In a recent discussion of modern media I noted that while there was a fair bit of anime that I did like, I had gotten a lot pickier about what was actually worthwhile and what was just trash. In and of itself, so what.

I followed that up though by noting that while there was a degree to which some old movies fell to childhood nostalgia disorder - they were fonder in my memory than the actual quality deserved - and others were better movies than I recalled, the number that were just outright ugly or propaganda, or excused or outright promoted degenerate behavior, shocked me.

Anyone remember Brokeback Mountain from the 90's? Still haven't seen it, still don't plan to.

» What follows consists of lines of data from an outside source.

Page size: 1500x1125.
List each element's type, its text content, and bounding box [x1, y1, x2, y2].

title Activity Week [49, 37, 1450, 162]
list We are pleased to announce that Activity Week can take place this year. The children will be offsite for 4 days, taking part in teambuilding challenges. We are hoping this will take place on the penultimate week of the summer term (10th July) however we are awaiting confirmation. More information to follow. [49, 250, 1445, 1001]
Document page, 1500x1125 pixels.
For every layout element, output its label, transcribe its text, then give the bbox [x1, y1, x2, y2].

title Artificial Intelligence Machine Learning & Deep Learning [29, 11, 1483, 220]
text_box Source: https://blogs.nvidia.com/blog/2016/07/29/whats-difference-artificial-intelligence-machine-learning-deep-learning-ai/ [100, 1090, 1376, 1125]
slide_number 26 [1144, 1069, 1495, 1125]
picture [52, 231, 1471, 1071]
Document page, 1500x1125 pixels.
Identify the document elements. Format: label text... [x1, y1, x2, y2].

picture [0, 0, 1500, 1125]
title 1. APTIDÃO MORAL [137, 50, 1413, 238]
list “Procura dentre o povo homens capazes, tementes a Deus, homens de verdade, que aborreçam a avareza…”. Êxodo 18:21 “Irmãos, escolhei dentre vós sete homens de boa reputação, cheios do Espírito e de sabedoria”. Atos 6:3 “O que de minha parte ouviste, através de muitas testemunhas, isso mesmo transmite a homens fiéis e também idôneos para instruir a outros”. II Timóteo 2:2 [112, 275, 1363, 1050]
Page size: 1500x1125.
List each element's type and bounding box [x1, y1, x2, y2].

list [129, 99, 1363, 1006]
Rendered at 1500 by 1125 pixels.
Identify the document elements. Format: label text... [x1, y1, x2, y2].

But I did get sucked into watching Pleasantville. That said, given the recent law changes in New York, and proposed laws in VA, perhaps a look at Cider House Rules is in order.

Courtesy of Black Pilled:

I don't think I've read any John Irving, and since he wrote the book the movie was based on, I have no intention of starting now.

I think more attention deserves to be focused on how, like many movies of the period and since, it portrays an adventurous adulterous fling as a good thing.

Also, for a bit of masterful, and literally Satanic, propaganda, his video on the movie Pleasantville is definitely worth your while. I'd seen this movie and had caught a number of the allegories, but had missed the visual metaphor for multiculturalism, and despite some familiarity with the occult, had only vaguely caught the outright satanic inversion of the garden of eden story.